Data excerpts
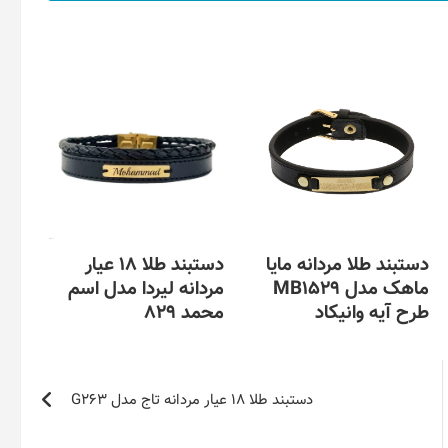
دستبند طلا مردانه مایا
دستبند طلا 18 عیار
ماهک مدل MB1529
مردانه لیردا مدل اسم
طرح آیه وانیکاد
محمد 829
این
این
محصول
محصول
دارای
دارای
دستبند طلا 18 عیار مردانه تاج مدل G263
انواع
انواع
مختلفی
مختلفی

WHAT THE EXERCISE ASKS:
Count up the lines in the entries above where the word "عیار" appears, and give the figure with nothing added.

YOUR SOLUTION:
2